题目设定> 请改写下面列表中从含有“family: Syrphidae”的那一行起、一直到含有“genus: Egretta”的那一行为止的内容（首尾两行均包括在内），把其中的“common name”一律换成“vernacular name”，其余部分保持原样。只需写出这一段。

已存条目

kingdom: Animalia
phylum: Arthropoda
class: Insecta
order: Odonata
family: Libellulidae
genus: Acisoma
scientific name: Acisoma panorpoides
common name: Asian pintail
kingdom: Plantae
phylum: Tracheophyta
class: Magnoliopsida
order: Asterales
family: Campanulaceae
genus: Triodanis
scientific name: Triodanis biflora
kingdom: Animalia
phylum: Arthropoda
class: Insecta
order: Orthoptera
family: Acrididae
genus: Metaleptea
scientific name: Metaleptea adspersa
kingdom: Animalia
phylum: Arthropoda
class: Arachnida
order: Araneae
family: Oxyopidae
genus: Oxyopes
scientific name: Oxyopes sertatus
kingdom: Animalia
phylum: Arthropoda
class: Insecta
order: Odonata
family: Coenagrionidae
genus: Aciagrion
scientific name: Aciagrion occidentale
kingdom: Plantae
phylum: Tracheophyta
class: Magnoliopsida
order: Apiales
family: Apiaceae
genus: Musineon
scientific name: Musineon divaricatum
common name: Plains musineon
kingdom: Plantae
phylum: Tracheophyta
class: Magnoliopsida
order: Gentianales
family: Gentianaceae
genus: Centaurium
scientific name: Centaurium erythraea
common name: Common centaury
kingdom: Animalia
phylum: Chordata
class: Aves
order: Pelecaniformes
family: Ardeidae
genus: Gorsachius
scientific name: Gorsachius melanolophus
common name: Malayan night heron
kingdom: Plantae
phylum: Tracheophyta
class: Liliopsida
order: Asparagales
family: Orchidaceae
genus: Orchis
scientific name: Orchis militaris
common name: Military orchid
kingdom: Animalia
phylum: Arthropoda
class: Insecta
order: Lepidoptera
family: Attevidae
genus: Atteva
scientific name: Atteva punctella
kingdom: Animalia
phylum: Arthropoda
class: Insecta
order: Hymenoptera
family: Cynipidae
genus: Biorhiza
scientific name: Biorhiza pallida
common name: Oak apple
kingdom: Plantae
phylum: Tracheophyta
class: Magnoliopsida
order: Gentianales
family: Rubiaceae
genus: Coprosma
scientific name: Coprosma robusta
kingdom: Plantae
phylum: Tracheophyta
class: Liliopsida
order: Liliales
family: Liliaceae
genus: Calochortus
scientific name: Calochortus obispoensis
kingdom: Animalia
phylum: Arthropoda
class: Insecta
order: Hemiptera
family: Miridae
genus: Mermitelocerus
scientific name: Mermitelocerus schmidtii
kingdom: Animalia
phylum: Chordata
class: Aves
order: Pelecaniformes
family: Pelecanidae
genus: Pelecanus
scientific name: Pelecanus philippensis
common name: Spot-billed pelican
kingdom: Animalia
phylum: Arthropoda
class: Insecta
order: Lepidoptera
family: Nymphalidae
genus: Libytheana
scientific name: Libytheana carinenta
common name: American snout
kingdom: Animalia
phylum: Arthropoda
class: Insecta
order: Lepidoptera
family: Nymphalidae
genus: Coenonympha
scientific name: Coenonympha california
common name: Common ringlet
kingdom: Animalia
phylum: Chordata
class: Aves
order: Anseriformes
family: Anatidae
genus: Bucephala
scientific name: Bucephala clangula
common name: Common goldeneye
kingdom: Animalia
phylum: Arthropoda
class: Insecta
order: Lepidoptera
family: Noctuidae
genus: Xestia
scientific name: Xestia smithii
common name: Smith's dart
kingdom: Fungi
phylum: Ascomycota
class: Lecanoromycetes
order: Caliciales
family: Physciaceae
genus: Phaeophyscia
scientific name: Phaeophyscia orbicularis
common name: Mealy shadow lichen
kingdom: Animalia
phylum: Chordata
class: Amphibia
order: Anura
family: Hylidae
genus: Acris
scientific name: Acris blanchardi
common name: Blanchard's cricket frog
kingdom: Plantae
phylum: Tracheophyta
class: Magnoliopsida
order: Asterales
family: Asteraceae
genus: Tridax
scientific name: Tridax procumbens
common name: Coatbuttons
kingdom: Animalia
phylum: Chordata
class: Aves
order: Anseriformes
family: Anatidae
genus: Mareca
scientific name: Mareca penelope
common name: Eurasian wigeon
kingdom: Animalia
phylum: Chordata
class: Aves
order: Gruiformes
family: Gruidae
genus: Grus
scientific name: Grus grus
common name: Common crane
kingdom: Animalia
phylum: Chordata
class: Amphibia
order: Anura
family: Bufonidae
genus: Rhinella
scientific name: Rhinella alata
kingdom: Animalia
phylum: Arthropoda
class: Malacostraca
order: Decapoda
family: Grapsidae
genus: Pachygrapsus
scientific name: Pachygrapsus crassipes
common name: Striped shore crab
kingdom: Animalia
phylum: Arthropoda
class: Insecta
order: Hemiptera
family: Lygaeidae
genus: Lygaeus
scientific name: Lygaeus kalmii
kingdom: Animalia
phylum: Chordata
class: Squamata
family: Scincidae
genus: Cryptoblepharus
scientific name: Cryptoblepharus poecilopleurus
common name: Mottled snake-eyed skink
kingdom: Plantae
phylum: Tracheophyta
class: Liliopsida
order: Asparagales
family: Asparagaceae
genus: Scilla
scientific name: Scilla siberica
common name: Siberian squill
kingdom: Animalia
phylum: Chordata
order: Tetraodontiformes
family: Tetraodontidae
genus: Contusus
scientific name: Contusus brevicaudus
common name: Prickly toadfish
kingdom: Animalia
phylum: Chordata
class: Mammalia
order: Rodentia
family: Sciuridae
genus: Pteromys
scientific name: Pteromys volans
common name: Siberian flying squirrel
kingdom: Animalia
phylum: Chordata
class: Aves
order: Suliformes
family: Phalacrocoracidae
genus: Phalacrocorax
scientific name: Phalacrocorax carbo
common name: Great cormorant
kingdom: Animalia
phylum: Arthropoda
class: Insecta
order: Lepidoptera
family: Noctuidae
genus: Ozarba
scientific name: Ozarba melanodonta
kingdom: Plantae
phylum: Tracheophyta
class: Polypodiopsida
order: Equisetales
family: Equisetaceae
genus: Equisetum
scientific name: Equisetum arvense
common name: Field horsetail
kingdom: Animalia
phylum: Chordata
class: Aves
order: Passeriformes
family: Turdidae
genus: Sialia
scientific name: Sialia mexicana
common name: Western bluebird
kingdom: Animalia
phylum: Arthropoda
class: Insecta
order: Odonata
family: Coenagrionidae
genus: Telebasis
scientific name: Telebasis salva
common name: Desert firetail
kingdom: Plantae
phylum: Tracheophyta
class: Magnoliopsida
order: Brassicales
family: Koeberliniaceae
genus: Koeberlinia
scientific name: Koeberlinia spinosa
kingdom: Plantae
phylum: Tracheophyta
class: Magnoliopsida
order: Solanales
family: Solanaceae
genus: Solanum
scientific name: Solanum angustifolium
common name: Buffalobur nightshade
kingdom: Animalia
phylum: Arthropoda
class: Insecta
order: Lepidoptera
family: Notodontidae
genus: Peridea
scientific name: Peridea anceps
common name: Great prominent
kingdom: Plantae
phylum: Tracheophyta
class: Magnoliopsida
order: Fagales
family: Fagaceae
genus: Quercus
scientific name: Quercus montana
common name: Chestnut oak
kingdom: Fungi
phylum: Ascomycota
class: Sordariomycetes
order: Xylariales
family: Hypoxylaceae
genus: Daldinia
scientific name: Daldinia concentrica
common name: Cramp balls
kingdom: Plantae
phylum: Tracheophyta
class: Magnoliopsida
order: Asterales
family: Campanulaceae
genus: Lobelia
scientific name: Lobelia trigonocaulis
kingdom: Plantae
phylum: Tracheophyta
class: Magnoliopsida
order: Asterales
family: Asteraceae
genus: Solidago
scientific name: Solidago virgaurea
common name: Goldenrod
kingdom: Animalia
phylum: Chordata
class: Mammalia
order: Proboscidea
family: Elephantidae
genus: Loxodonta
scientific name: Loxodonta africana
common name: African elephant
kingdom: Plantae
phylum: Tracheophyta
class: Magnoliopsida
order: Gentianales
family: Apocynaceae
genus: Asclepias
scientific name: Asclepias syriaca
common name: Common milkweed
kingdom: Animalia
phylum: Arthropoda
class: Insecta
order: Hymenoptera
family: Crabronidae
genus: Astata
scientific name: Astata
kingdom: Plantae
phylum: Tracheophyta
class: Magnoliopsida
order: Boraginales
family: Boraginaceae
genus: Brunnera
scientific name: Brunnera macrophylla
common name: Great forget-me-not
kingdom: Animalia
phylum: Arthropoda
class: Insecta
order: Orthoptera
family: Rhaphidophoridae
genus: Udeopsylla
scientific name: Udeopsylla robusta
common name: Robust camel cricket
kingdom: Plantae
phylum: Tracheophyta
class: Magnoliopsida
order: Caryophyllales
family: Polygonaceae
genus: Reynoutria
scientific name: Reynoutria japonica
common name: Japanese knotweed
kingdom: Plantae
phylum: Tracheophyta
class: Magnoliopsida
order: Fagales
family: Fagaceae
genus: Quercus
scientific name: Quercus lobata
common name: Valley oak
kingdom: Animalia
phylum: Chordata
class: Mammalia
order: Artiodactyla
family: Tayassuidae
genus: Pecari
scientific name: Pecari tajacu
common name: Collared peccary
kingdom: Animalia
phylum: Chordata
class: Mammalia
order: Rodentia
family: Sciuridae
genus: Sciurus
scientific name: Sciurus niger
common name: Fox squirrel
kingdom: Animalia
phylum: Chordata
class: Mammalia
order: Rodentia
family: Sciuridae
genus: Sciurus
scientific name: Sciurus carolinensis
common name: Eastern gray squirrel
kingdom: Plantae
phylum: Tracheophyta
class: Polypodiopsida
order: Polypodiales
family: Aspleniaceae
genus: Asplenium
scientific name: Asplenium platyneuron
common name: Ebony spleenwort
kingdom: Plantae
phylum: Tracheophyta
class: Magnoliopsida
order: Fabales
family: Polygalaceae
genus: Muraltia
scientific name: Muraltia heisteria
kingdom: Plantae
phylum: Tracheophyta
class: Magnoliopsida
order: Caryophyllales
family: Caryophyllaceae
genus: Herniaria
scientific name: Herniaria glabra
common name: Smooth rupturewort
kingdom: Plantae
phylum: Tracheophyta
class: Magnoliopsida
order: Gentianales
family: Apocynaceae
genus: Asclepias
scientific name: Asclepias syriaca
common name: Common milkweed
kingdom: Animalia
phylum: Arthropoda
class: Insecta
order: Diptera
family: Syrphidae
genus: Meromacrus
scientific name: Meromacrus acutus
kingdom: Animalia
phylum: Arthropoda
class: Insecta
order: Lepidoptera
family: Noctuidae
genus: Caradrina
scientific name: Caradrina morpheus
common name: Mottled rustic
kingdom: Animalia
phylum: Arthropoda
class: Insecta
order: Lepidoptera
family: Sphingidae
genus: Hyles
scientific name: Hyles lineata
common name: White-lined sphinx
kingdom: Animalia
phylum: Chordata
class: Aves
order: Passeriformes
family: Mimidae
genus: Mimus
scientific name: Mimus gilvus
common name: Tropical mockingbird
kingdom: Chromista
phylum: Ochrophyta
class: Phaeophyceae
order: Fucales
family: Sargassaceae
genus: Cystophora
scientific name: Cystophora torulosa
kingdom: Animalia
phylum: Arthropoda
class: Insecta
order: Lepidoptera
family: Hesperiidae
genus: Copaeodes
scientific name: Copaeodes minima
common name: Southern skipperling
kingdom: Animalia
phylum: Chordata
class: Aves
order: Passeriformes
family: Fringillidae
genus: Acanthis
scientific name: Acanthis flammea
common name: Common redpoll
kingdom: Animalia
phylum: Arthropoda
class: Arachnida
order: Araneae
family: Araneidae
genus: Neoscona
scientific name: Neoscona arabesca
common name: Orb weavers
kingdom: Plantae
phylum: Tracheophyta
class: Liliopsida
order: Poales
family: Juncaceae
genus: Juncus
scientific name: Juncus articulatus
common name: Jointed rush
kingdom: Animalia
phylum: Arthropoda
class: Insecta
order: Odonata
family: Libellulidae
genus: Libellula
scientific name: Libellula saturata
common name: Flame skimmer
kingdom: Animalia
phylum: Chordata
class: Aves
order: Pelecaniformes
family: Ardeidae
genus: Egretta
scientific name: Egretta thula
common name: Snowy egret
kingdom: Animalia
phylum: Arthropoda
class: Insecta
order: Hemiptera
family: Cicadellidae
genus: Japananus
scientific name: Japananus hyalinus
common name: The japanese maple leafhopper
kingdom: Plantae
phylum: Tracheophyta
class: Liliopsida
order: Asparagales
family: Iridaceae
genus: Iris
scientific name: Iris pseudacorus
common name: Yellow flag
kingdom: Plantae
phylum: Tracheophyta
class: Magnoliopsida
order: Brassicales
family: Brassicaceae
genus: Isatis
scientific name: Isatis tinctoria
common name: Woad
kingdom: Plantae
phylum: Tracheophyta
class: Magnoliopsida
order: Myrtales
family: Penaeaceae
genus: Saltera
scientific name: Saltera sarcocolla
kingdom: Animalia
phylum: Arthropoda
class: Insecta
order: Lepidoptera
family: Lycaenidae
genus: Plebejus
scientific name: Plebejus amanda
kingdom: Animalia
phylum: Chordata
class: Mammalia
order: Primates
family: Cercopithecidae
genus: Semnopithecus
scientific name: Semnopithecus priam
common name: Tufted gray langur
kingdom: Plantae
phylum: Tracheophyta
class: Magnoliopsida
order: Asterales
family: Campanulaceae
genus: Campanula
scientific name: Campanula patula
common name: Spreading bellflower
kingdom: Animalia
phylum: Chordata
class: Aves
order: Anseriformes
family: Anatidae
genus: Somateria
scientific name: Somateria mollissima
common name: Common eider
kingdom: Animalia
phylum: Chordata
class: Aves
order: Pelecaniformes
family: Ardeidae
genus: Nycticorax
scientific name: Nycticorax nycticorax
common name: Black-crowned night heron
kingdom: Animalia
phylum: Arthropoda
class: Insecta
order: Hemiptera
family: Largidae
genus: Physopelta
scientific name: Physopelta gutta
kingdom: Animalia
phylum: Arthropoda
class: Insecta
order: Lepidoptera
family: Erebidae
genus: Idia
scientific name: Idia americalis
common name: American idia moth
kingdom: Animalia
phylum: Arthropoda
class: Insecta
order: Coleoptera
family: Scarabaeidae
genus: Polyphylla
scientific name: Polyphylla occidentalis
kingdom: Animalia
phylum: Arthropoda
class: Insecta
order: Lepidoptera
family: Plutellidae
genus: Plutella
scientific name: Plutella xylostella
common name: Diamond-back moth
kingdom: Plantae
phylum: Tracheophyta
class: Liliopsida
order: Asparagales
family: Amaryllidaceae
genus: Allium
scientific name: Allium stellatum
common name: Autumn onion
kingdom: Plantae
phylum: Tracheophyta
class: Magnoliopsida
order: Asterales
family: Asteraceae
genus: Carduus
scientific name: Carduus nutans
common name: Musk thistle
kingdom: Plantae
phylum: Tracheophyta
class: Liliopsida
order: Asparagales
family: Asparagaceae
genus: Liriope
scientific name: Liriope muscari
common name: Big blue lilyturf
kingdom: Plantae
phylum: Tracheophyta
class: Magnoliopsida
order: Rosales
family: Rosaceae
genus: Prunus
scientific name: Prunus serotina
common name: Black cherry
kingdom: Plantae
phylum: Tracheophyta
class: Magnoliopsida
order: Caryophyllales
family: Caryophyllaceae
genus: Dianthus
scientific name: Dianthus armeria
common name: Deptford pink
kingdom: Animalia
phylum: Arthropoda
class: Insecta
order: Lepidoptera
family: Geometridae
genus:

最终结果>
family: Syrphidae
genus: Meromacrus
scientific name: Meromacrus acutus
kingdom: Animalia
phylum: Arthropoda
class: Insecta
order: Lepidoptera
family: Noctuidae
genus: Caradrina
scientific name: Caradrina morpheus
vernacular name: Mottled rustic
kingdom: Animalia
phylum: Arthropoda
class: Insecta
order: Lepidoptera
family: Sphingidae
genus: Hyles
scientific name: Hyles lineata
vernacular name: White-lined sphinx
kingdom: Animalia
phylum: Chordata
class: Aves
order: Passeriformes
family: Mimidae
genus: Mimus
scientific name: Mimus gilvus
vernacular name: Tropical mockingbird
kingdom: Chromista
phylum: Ochrophyta
class: Phaeophyceae
order: Fucales
family: Sargassaceae
genus: Cystophora
scientific name: Cystophora torulosa
kingdom: Animalia
phylum: Arthropoda
class: Insecta
order: Lepidoptera
family: Hesperiidae
genus: Copaeodes
scientific name: Copaeodes minima
vernacular name: Southern skipperling
kingdom: Animalia
phylum: Chordata
class: Aves
order: Passeriformes
family: Fringillidae
genus: Acanthis
scientific name: Acanthis flammea
vernacular name: Common redpoll
kingdom: Animalia
phylum: Arthropoda
class: Arachnida
order: Araneae
family: Araneidae
genus: Neoscona
scientific name: Neoscona arabesca
vernacular name: Orb weavers
kingdom: Plantae
phylum: Tracheophyta
class: Liliopsida
order: Poales
family: Juncaceae
genus: Juncus
scientific name: Juncus articulatus
vernacular name: Jointed rush
kingdom: Animalia
phylum: Arthropoda
class: Insecta
order: Odonata
family: Libellulidae
genus: Libellula
scientific name: Libellula saturata
vernacular name: Flame skimmer
kingdom: Animalia
phylum: Chordata
class: Aves
order: Pelecaniformes
family: Ardeidae
genus: Egretta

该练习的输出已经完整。